• _Passage provided_
◇ ◇ ◇ ◇ ◇ ◇ ◇

In this approach, the Alexa Skill is built in such a way that no dialogs are configured in the Skill backend. The skill only serves to capture the user's statement, convert it into text (speech-to-text) and forward it to the chatbot backend.
Since the Alexa Skills Kit (ASK) does not inherently provide a way to tap the user's statements, a little trick is necessary: To do this, a single intent is created that uses a custom slot type to grab the entire statement and provide it as an entity (called a slot in ASK). As a starting point for the Skill Mediator, the alexa-bridge Project was used and extended. Details on how to set up the makeshift intent and the custom slot type can also be found here.
The application now reads the utterance from the slot value and sends it as a message to the chatbot backend. Once this returns a message, it is converted in the Skill Mediator and sent back to the Alexa backend. From there, it is forwarded to the Amazon Echo end device for output.

◇ ◇ ◇ ◇ ◇ ◇ ◇

• _Information_
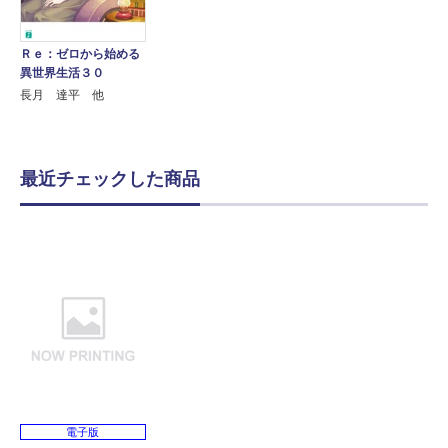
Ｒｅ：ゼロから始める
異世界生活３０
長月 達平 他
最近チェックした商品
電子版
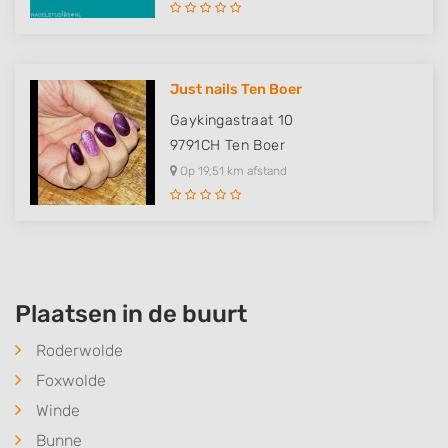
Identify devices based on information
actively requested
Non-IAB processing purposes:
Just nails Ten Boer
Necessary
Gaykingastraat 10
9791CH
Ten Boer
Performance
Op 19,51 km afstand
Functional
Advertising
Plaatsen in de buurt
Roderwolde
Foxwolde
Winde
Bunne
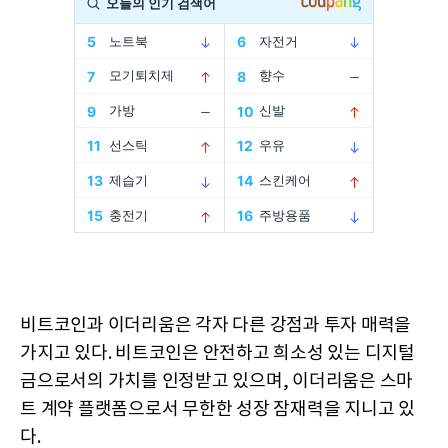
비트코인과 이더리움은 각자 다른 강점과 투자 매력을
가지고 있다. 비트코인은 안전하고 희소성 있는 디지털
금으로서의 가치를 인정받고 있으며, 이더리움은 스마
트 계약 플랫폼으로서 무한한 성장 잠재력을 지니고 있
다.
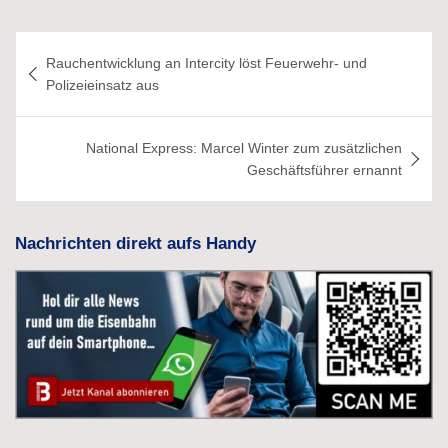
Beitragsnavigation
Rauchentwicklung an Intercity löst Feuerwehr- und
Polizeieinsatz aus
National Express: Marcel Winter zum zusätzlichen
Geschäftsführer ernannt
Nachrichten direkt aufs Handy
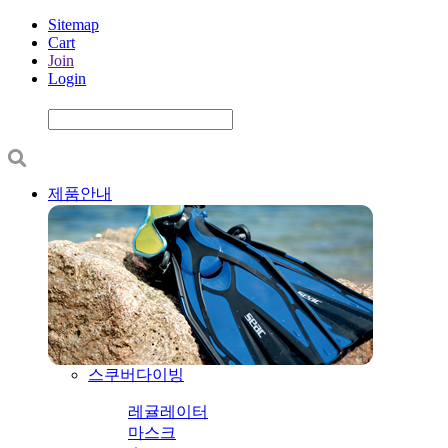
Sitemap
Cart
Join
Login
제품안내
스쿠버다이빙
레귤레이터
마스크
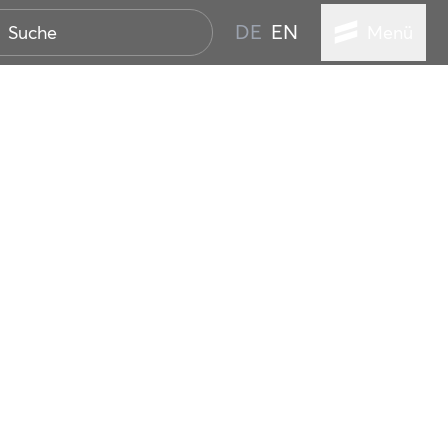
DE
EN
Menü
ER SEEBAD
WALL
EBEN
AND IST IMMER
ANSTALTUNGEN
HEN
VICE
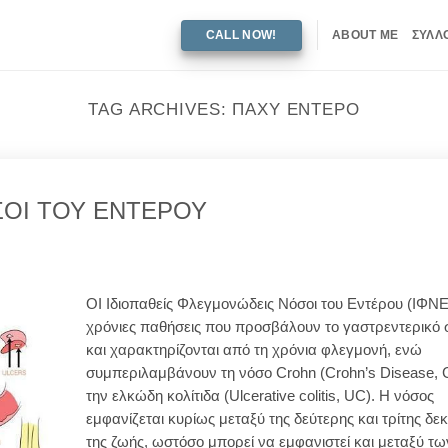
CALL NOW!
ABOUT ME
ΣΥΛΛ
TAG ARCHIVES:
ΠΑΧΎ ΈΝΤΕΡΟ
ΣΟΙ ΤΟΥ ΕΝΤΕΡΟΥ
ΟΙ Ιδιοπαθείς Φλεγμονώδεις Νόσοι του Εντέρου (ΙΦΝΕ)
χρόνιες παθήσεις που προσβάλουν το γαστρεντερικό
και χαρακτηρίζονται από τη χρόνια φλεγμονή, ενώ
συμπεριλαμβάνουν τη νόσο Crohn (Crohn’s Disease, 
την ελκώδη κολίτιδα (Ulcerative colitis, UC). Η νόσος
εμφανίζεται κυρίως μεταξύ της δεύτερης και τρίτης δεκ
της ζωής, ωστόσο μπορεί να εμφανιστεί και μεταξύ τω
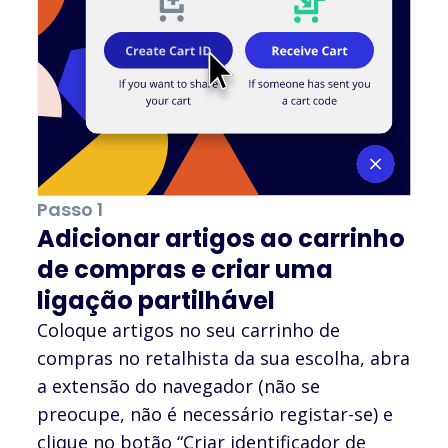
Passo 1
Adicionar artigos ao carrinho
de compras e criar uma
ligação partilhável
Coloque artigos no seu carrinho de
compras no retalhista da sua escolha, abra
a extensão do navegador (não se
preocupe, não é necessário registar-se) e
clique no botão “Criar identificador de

◇ ◇ ◇ ◇ ◇ ◇ ◇

• _Tasks to perform_
[1] In the passage on the Alexa Skill Mediator, which project served as the starting point for the Skill Mediator?
[2] Continue the passage on the Alexa Skill Mediator from its last sentence.
The records have nothing to do with what comes next.

• _Results in order_
[1] The alexa-bridge project, which was extended.

[2]
The procedure is well suited for very simple dialogs as well as Alexa Skills operated primarily in English. However, if the dialogs are to be more complex or a skill in German is used, variant 2 is better suited. This is mainly due to the fact that the speech recognition (NLU) of German texts lags behind the English language. Depending on the type and form of the statements and entities, comprehension problems may occur here.
The big advantage of this variant is the limitation to only one intent, which is configured in the skill backend. If new dialogs are added, no adaptation is necessary.